▶ [Assigned task]
Among the lines of the listing below, count those with the string "Пабло". Give the number and no commentary.
** Data follows **
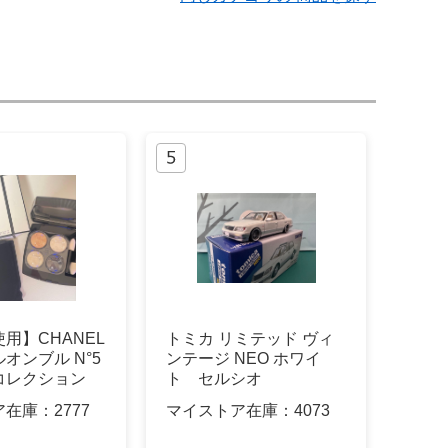
用】CHANEL
トミカ リミテッド ヴィ
オンブル N°5
ンテージ NEO ホワイ
コレクション
ト セルシオ
ア在庫：
2777
マイストア在庫：
4073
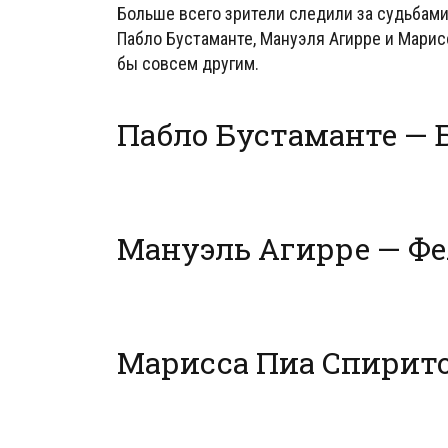
Больше всего зрители следили за судьбами
Пабло Бустаманте, Мануэля Агирре и Марис
бы совсем другим.
Пабло Бустаманте — 
Мануэль Агирре — Ф
Марисса Пиа Спирито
** End of Data **
▶ [Answer section]
2